Zgłoszenie #837

Wakacje, które najmilej wspominam to praca dorywcza w USA, w parku rozrywki. Moja droga do miejsca docelowego nie była zbyt szczęśliwa. Szykując się na samolot z Polski dowiedziałam się o przesunięciu lotu o kilka godzin. Nie byla to dobra wiadomosc, gdyz wszystkie polaczenia byly z krotkim czasem przesiadki. Gdy dotarlam do Pitsburgh przez inne oznaczenia czasowe spodziewalam sie 13h oczekiwania na autobus do Ohio.
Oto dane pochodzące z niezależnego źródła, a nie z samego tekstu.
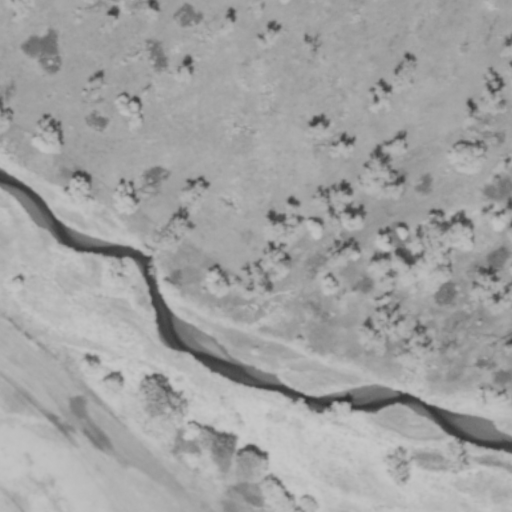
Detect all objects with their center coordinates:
river: (131, 253)
river: (309, 364)
river: (371, 394)
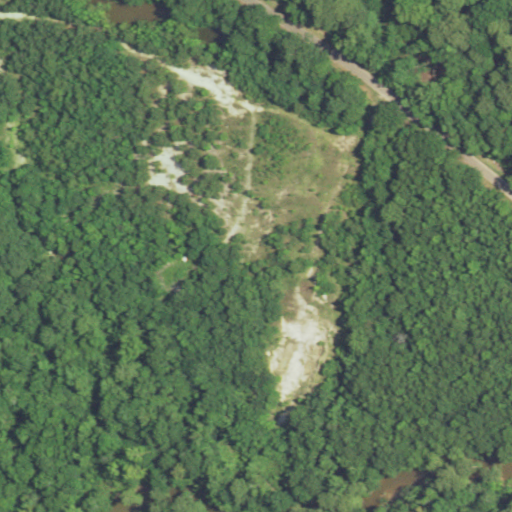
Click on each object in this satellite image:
road: (388, 89)
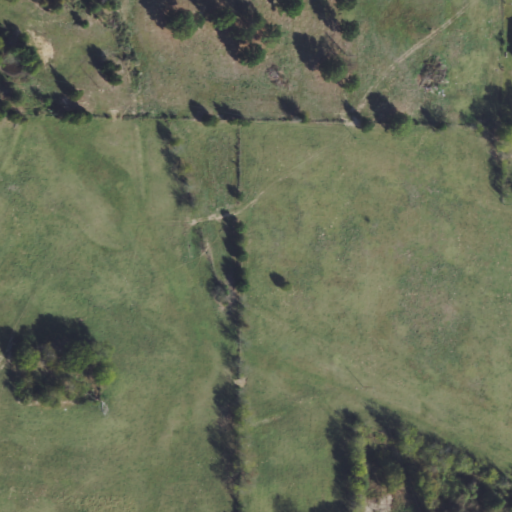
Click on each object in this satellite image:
building: (510, 39)
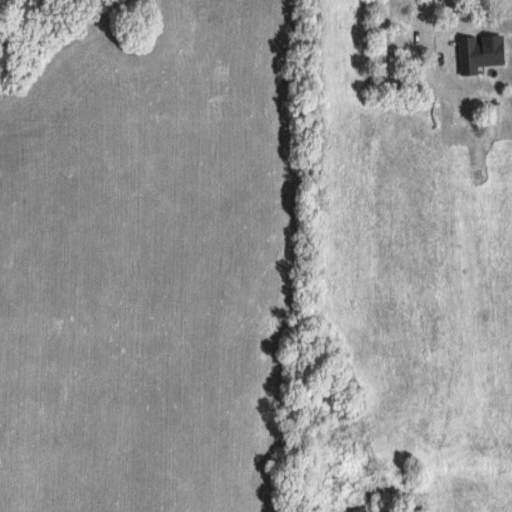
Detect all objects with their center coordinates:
building: (478, 51)
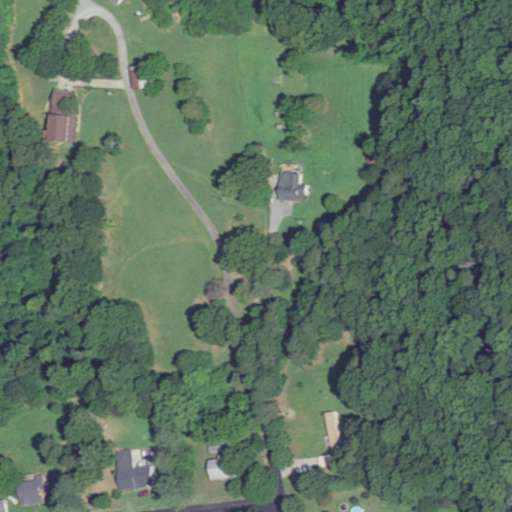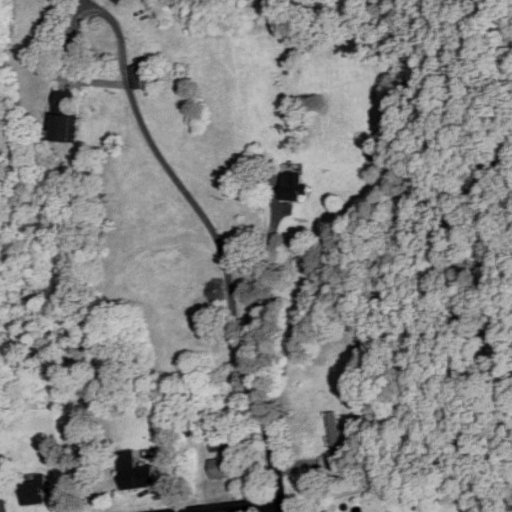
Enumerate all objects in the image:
building: (117, 1)
building: (146, 77)
building: (66, 116)
building: (376, 154)
building: (295, 187)
road: (217, 239)
road: (259, 290)
building: (335, 431)
building: (226, 468)
building: (136, 473)
building: (34, 492)
road: (226, 505)
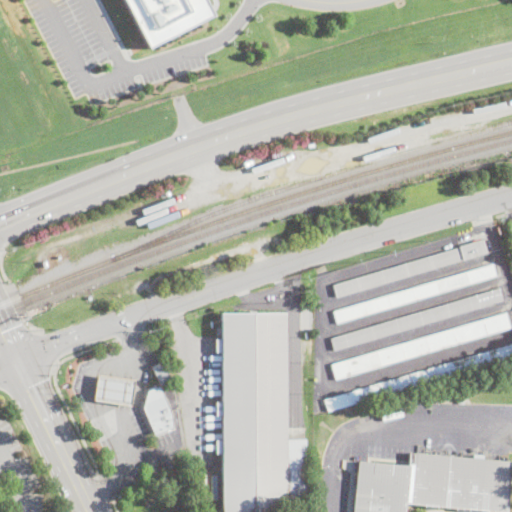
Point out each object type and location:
road: (336, 1)
building: (165, 16)
building: (164, 17)
road: (85, 77)
road: (251, 129)
railway: (308, 178)
road: (511, 197)
railway: (253, 207)
road: (510, 211)
railway: (252, 215)
building: (408, 267)
building: (410, 268)
road: (260, 270)
building: (414, 292)
road: (10, 293)
building: (413, 294)
road: (254, 297)
building: (416, 318)
building: (414, 319)
traffic signals: (0, 331)
road: (293, 342)
road: (6, 344)
traffic signals: (54, 344)
building: (420, 344)
building: (420, 346)
road: (47, 347)
road: (6, 360)
road: (421, 362)
building: (160, 371)
road: (191, 377)
building: (418, 377)
traffic signals: (27, 385)
road: (58, 388)
building: (113, 388)
building: (156, 408)
road: (386, 415)
building: (254, 416)
building: (255, 416)
road: (52, 432)
road: (5, 453)
road: (106, 483)
building: (431, 483)
building: (431, 484)
road: (116, 504)
road: (91, 510)
parking lot: (428, 511)
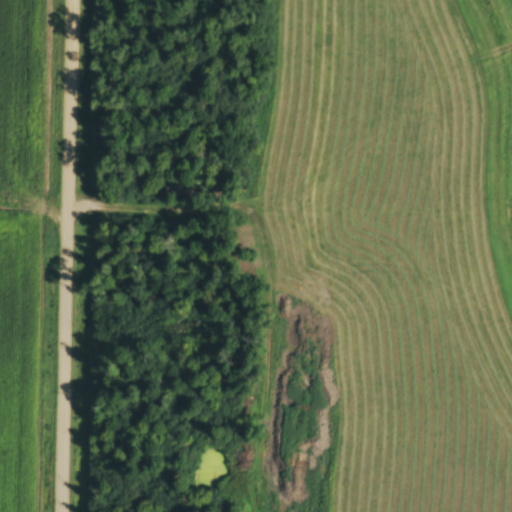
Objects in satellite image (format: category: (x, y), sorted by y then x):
road: (172, 256)
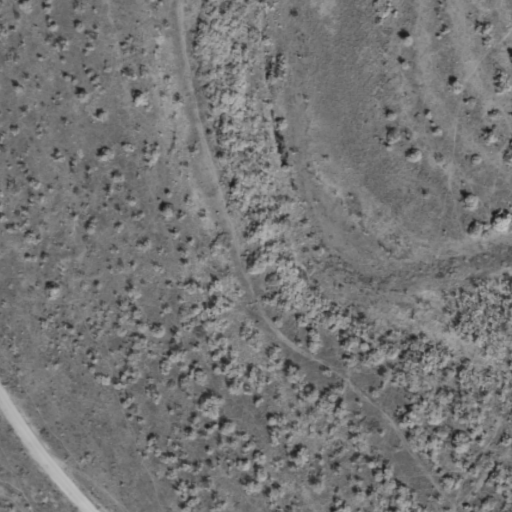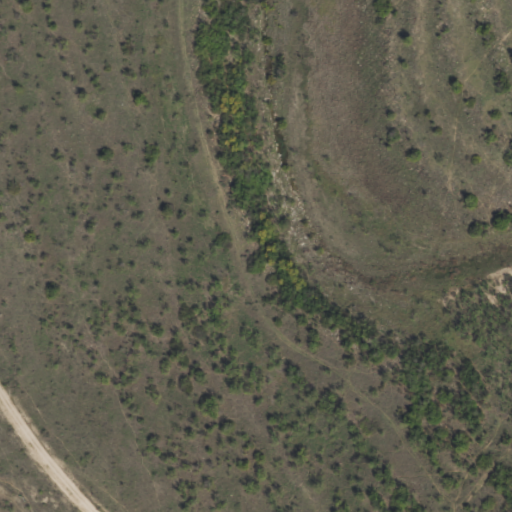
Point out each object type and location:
road: (41, 462)
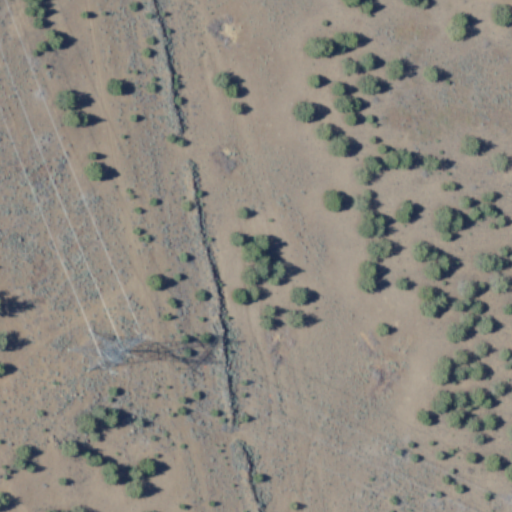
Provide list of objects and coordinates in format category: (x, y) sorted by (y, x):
power tower: (62, 354)
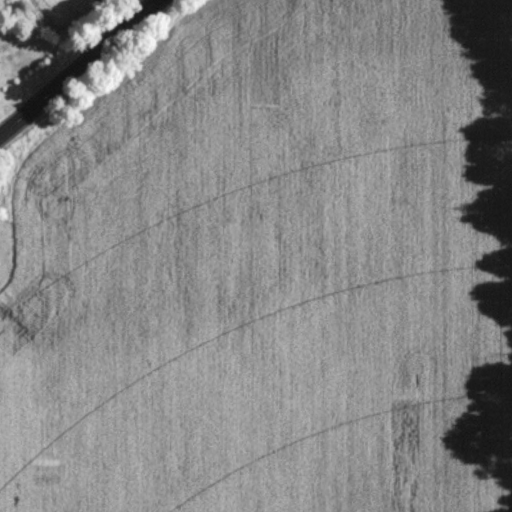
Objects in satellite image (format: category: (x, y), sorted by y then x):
road: (76, 66)
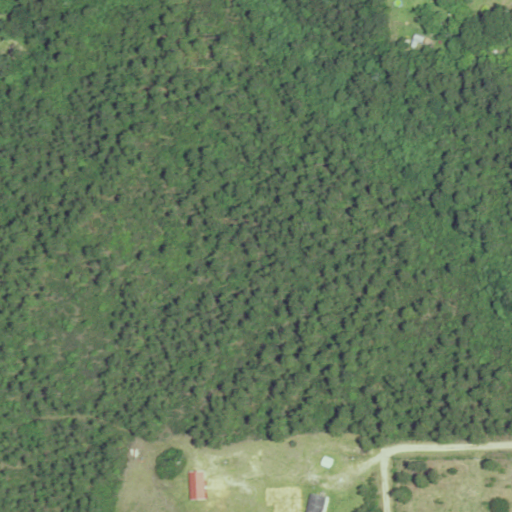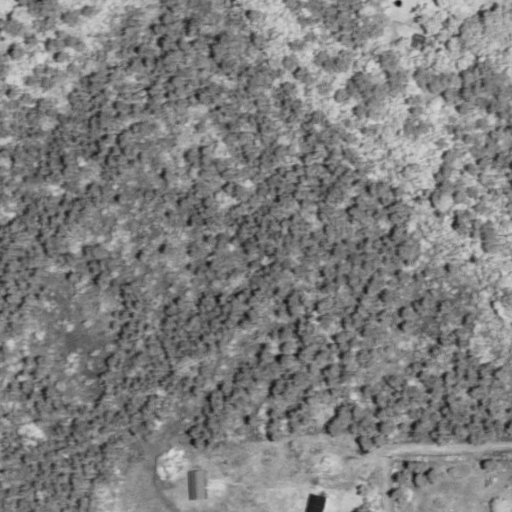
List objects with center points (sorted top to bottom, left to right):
building: (463, 2)
building: (5, 22)
building: (463, 39)
road: (419, 447)
building: (325, 458)
building: (198, 484)
building: (313, 502)
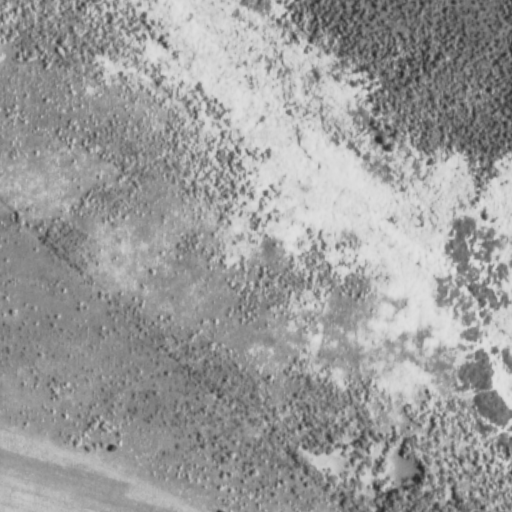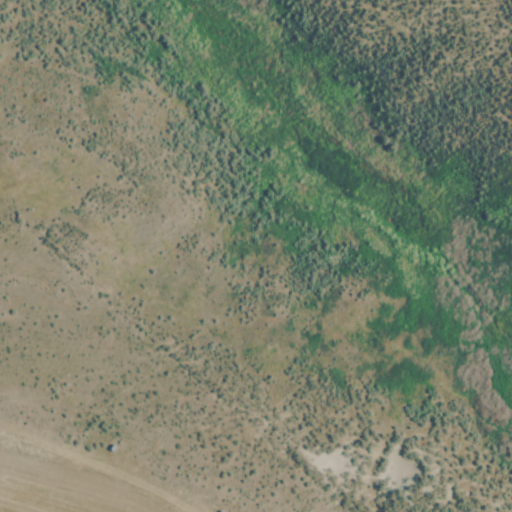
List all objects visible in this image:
crop: (44, 490)
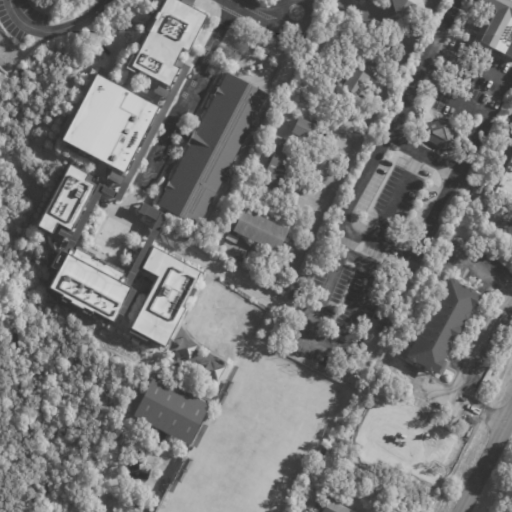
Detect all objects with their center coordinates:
road: (102, 2)
road: (314, 2)
building: (403, 6)
building: (404, 7)
road: (257, 10)
road: (280, 17)
road: (375, 20)
parking lot: (51, 21)
building: (498, 26)
building: (496, 27)
road: (51, 28)
building: (166, 39)
road: (426, 64)
road: (469, 67)
building: (358, 74)
building: (361, 75)
road: (387, 77)
building: (282, 79)
road: (186, 93)
building: (107, 122)
building: (301, 128)
building: (303, 128)
building: (436, 133)
building: (440, 134)
building: (210, 149)
building: (212, 149)
building: (113, 153)
road: (422, 154)
building: (278, 164)
building: (281, 164)
building: (505, 183)
building: (506, 185)
road: (395, 197)
building: (65, 200)
road: (480, 205)
building: (258, 230)
building: (262, 231)
road: (371, 242)
road: (343, 252)
road: (482, 270)
building: (86, 282)
building: (162, 294)
building: (162, 297)
parking lot: (339, 309)
parking lot: (454, 314)
building: (441, 325)
road: (319, 347)
road: (466, 367)
building: (169, 410)
building: (172, 412)
park: (252, 437)
road: (485, 460)
building: (331, 508)
building: (335, 508)
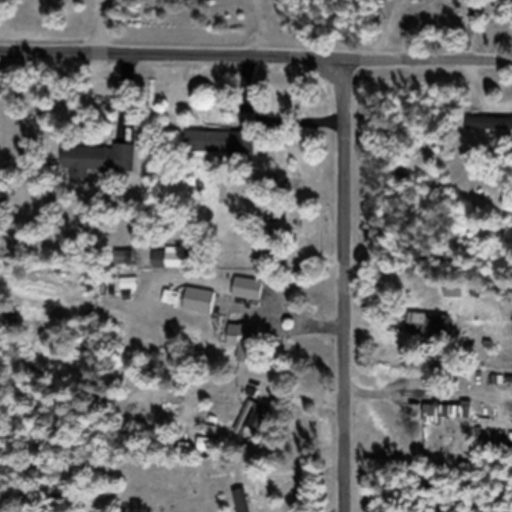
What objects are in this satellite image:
road: (255, 68)
building: (489, 133)
building: (221, 154)
building: (99, 169)
building: (170, 268)
road: (346, 291)
building: (248, 299)
building: (200, 311)
building: (428, 335)
building: (244, 352)
building: (445, 423)
building: (244, 434)
building: (205, 455)
building: (240, 506)
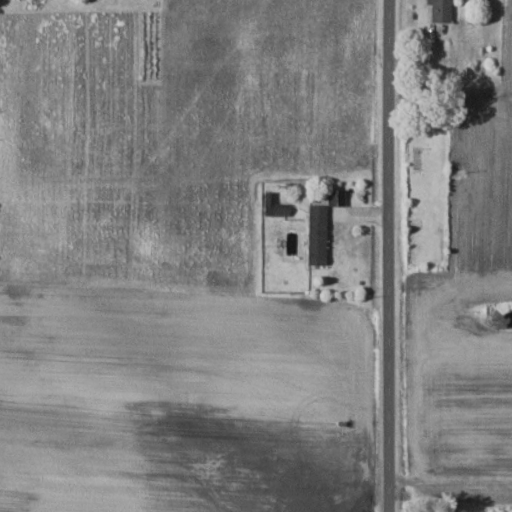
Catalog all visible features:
building: (441, 10)
building: (441, 11)
building: (337, 197)
building: (319, 234)
building: (318, 235)
road: (387, 256)
road: (449, 478)
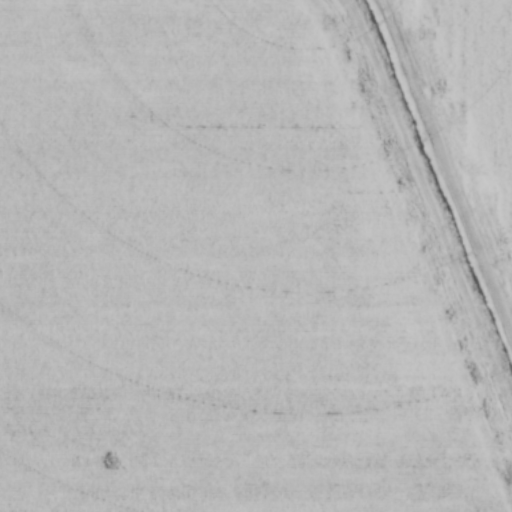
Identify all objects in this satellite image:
crop: (469, 101)
crop: (221, 274)
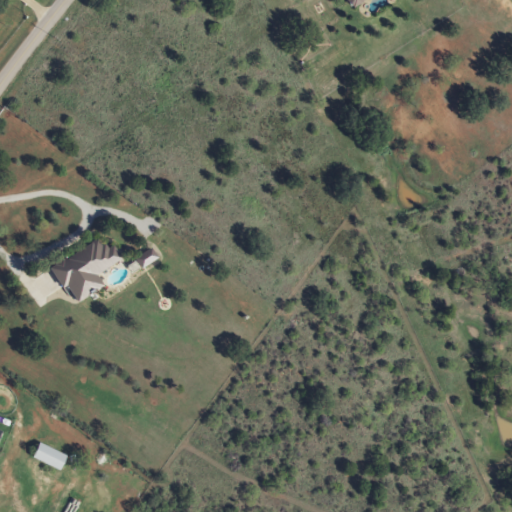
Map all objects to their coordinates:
building: (351, 2)
road: (37, 9)
road: (30, 40)
building: (83, 269)
building: (45, 456)
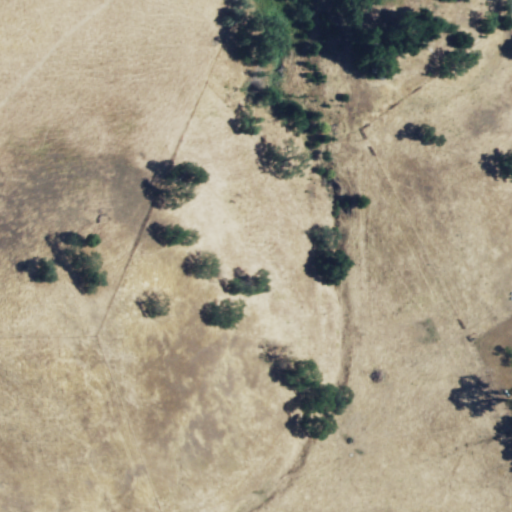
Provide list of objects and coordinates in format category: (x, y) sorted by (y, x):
road: (505, 15)
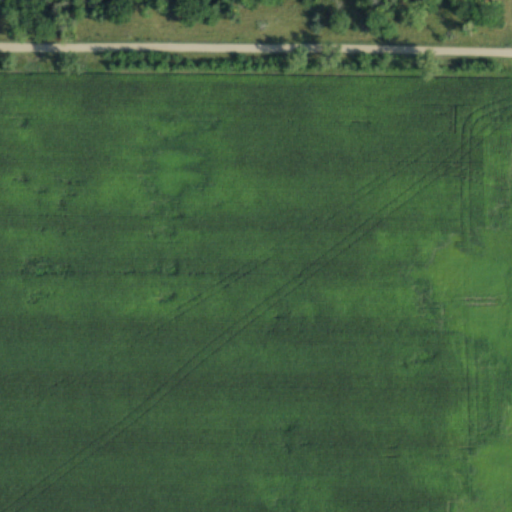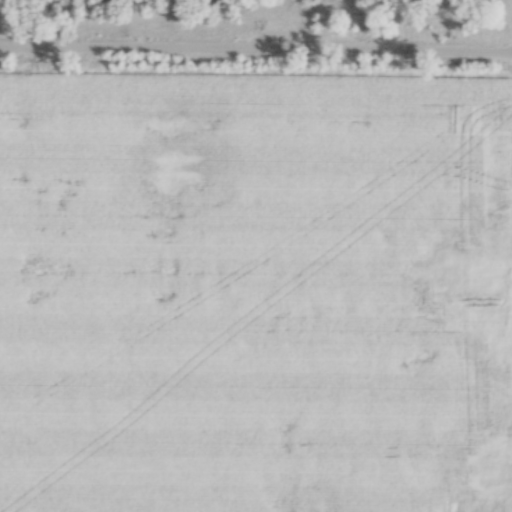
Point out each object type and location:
road: (256, 49)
Na kilka godzin poszlam ziwedzac miasto, na szczescie zaczal padac ulewny deszcz, wiec wrocilam na dworzec. Gdy obsluga mnie zobaczyła, Pani szybko wziela moj plecka i kazala mi biec na autobus, jak sie okazalo za 5 minut juz odjezdzal. Pomimo duzej ilosci stresu, szczesliwie dotarlam i bardzo pozytywnie wspominam tą podróż. Poznałam wiele nowych osób. W wolnej chwili wszystkie atrakcje parku były dostępne za darmo. Dużo wycieczek i zwiedzanie nowych miejsc z przyjaciółmi definiowały całkowicie wyjazd. Wraz z koleżanką wybrałyśmy się na jednodniowa wycieczkę zobaczyć wodospad Niagara. Sama podróż była męcząca, bylysmy we dwie i 300 km drogi w jedną i w drugą stronę. W drodze krotki przystanek w Cleveland na zwiedzenie. Rejs, aby zobaczyć Wodospad z bliska był niesamowitym wrażeniem. Pod koniec lata zorganizowałyśmy krótkie zwiedzanie kilku miejsc, podróż była intensywna, ale poznanie innej kultury oraz ogólne tolerancja panującą w USA była dość pozytywna. Całe wakacje i wspomnienia z nich to najlepsze co mnie spotkało. Spełniłam swoje marzenia.